Die reine Parzellierung eines Grundstücks ist dabei ebenso unschädlich wie die Wahrnehmung von Beteiligungsrechten in einem Verfahren zur Feststellung eines Bebauungsplans. Auch die passive Mitwirkung an einer von Dritten vorgenommenen Erschließung führt noch nicht zur Gewerblichkeit. Diese Betrachtung ist übrigens auch unabhängig von der Zahl der verkauften Parzellen.

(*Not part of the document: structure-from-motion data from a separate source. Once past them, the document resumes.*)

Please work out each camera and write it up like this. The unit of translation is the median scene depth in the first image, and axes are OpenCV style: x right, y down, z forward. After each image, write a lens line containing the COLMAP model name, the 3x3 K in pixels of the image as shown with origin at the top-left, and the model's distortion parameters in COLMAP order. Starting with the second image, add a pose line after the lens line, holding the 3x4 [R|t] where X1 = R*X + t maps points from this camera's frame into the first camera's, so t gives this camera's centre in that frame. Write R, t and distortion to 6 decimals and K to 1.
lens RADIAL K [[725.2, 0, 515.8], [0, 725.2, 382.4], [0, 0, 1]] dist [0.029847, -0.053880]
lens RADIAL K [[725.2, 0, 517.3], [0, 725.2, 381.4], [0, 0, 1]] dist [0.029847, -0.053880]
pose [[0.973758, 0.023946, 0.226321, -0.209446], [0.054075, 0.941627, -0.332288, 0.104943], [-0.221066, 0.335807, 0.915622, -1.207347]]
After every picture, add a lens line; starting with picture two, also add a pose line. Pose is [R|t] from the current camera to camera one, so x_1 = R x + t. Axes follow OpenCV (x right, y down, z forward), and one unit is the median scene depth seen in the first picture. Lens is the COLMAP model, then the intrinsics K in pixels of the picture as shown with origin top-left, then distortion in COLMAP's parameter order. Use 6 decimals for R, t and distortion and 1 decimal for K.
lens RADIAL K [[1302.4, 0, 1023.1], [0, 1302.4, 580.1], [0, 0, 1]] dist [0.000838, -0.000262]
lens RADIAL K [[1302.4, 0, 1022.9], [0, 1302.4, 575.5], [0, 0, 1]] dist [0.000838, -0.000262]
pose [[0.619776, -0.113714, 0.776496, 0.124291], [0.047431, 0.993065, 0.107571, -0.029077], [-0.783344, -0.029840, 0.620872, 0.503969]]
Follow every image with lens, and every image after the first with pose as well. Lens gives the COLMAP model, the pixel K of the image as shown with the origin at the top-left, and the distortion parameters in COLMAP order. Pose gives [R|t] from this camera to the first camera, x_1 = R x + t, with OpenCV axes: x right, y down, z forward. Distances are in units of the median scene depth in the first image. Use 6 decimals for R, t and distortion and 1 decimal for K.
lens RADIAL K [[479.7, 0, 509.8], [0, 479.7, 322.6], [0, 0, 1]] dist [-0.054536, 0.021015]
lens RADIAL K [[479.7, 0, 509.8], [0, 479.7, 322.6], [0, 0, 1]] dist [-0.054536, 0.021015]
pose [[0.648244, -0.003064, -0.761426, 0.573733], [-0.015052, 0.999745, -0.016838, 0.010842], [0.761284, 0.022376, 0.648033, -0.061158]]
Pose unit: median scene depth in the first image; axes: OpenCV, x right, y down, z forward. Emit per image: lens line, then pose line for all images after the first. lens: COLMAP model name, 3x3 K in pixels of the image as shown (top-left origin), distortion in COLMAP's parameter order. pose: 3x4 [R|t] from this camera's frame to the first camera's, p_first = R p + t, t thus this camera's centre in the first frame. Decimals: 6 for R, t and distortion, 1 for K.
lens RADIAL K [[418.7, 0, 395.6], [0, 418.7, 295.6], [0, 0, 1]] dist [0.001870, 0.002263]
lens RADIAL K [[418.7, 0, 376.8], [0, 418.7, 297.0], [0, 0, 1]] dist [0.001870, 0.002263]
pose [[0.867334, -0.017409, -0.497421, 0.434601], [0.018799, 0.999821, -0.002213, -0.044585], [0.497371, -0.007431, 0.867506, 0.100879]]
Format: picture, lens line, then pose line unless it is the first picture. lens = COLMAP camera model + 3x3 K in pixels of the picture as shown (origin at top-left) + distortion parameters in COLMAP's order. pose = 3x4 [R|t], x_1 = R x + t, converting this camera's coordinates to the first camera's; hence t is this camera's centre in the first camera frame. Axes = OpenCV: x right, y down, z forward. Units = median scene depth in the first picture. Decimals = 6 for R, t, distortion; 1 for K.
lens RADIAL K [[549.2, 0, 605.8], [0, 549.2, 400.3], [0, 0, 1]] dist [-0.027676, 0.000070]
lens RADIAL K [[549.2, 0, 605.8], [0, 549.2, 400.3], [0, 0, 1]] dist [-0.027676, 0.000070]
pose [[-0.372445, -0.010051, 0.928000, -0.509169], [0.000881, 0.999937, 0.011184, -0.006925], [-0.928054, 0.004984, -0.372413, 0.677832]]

Überschritten wird die Grenze, wenn der Landwirt selbst aktiv wird, indem er etwa einen Bebauungsplan initiiert, selbst erschließt oder bei der Vermarktung mit Profis der Baubranche zusammenarbeitet. Dabei ist dem Landwirt auch jede Aktivität zuzurechnen, die er von Dritten für sich erbringen lässt.

3. Im Besprechungsfall waren alle Aktivitäten von Bauunternehmern ausgegangen, die von der Initiative zur Aufstellung eines Bebauungsplans bis zur Erschließung und Festlegung der notariellen Grundstückskaufpreise alle Fäden in der Hand hielten. Deshalb war der BFH der Meinung, der Landwirt habe keine über den bloßen parzellierten Verkauf hinausgehende Aktivitäten entfaltet und sei somit kein gewerblicher Grundstückshändler. Der Verkauf von 20 Bauplätzen war also ein landwirtschaftliches Hilfsgeschäft.